Vergeleken met de Big 4 kantoren is mijn gevoelsmatige inschatting dat zij voorop lopen, gegeven de hogere beschikbare budgetten (EUR) en capaciteit (menskracht), hoewel de ex Big 4 medewerkers die recent bij ons zijn komen werken dat verschil met onze organisatie als relatief beperkt ervaren. Vergeleken met kantoren van eenzelfde omvang van de audit praktijk lopen we vermoedelijk iets voorop. Wanneer ik onze organisatie vergelijk met kleinere kantoren geldt dat zij op hun beurt doorgaans weer minder te besteden hebben (in tijd en geld) aan innovatie. Tegelijk zijn er ook kleine kantoren met een vennoot die een enorme IT affiniteit hebben en zo hun IT innovatiestempel ook op een kleinere setting weten te zetten. Een genuanceerd beeld dus”.

Literatuur

Agarwal R, Ahuja M, Carter P, en Gans M. 1998. Early and Late Adopters of IT Innovations: Extensions to Innovation Diffusion Theory. https://www.researchgate.net/publication/228395578_Early_and_late_adopters_of_IT_innovations_Extensions_to_innovation_diffusion_theory

Ajzen I, Fishbein M. 1980. Understanding Attitudes and Predicting Social Behavior. Prentice-Hall Inc., Englewood Cliffs, N.J. 
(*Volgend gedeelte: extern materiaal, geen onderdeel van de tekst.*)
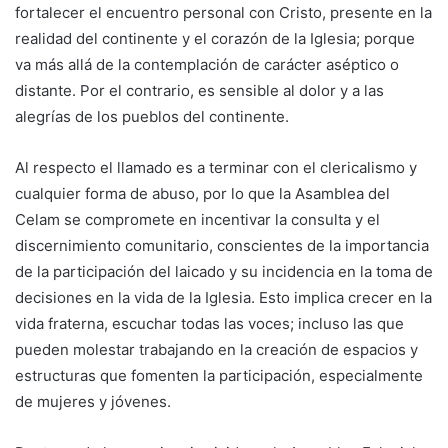
fortalecer el encuentro personal con Cristo, presente en la
realidad del continente y el corazón de la Iglesia; porque
va más allá de la contemplación de carácter aséptico o
distante. Por el contrario, es sensible al dolor y a las
alegrías de los pueblos del continente.
Al respecto el llamado es a terminar con el clericalismo y
cualquier forma de abuso, por lo que la Asamblea del
Celam se compromete en incentivar la consulta y el
discernimiento comunitario, conscientes de la importancia
de la participación del laicado y su incidencia en la toma de
decisiones en la vida de la Iglesia. Esto implica crecer en la
vida fraterna, escuchar todas las voces; incluso las que
pueden molestar trabajando en la creación de espacios y
estructuras que fomenten la participación, especialmente
de mujeres y jóvenes.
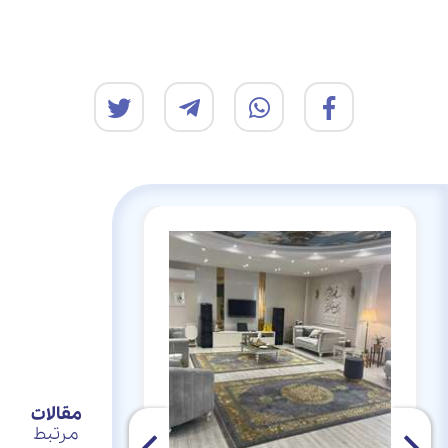
مقالات
مرتبط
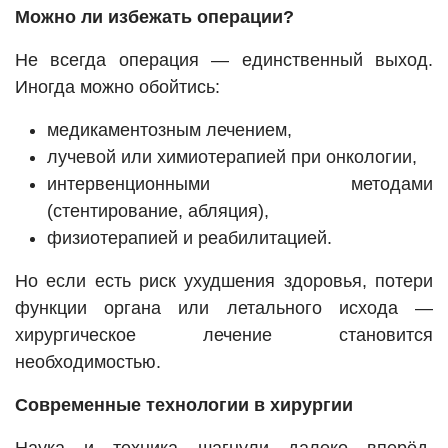
Можно ли избежать операции?
Не всегда операция — единственный выход.
Иногда можно обойтись:
медикаментозным лечением,
лучевой или химиотерапией при онкологии,
интервенционными методами
(стентирование, абляция),
физиотерапией и реабилитацией.
Но если есть риск ухудшения здоровья, потери
функции органа или летального исхода —
хирургическое лечение становится
необходимостью.
Современные технологии в хирургии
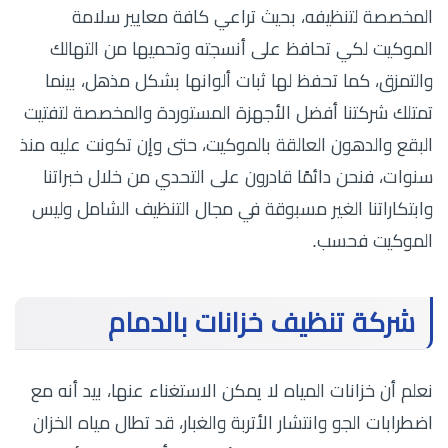
المخصصة لتنظيفه، بحيث تراعي كافة معايير سلامة
الموكيت لكي تحافظ على أنسجته وتحميها من التهالك
والتمزق، كما تحفظ لها ثبات ألوانها بشكل مذهل، بينما
تمتلك شركتنا أفضل الأجهزة المستوردة والمخصصة لتفتيت
البقع والدهون العالقة بالموكيت، حتى وإن تكونت عليه منذ
سنوات، فنحن دائمًا قادرون على التحدي من خلال خبراتنا
وابتكاراتنا الغير مسبوقة في مجال التنظيف الشامل وليس
الموكيت فحسب.
شركة تنظيف خزانات بالدمام
نعلم أن خزانات المياه لا يمكن الاستغناء عنها، بيد أنه مع
اضطرابات الجو وانتشار الأتربة والغبار، قد تطال مياه الخزان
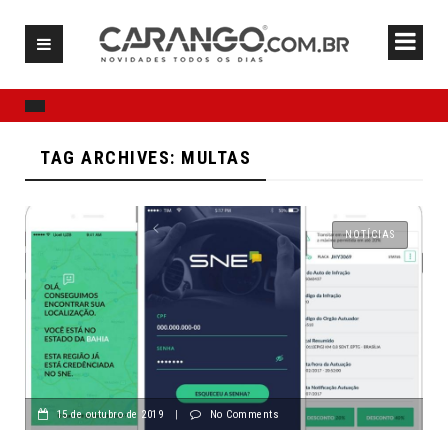
TAG ARCHIVES: MULTAS
NOTÍCIAS
15 de outubro de 2019
|
No Comments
Ajzen I. 2005. Attitudes, Personality and Behavior. Open University Press. McGraw-Hill Education. 

Lowe DJ, Bierstaker JL, Janvrin DJ, en Jenkins JG. 2018. Information Technology in an Audit Context: Have the Big 4 Lost Their Advantage? Journal of Information Systems. Vol.32, No.1 (Spring): pp.87-107.  

Rogers EM. 2003. Diffusion of Innovations. 5th edition. New York, NY: Free Press.

Dr Niels van Nieuw Amerongen RA
8 november 2019


1) De literatuurlijst van het artikel van Lowe e.a. (2018) biedt voor de geïnteresseerde lezer een mooi actueel overzicht van wat er op IT gebied in de controle zoal is onderzocht. Onder meer zijn er studies verschenen op het gebied van Judgment & Decision-making waar het gebruik van IT wordt geschaard onder de hulpmiddelen die zouden moeten bijdragen aan betere (effectieve en efficiënte) oordeels- en besluitvorming.

2) Met dank aan het inzicht aangereikt door collega Albert Bosch geldt ook dat de kostprijs (en daarmee verkoopprijs) van een nieuw product doorgaans hoog is, maar na enige tijd in prijs zal dalen. Er zijn mensen (groep 1 en 2) die meer geld overhebben voor nieuwe producten (bijv. de CD- en DVD spelers). Na verloop van tijd wordt een product goedkoper (wat ook de time to take off is) en daarmee ook interessant voor groep 3 (en later groep 4).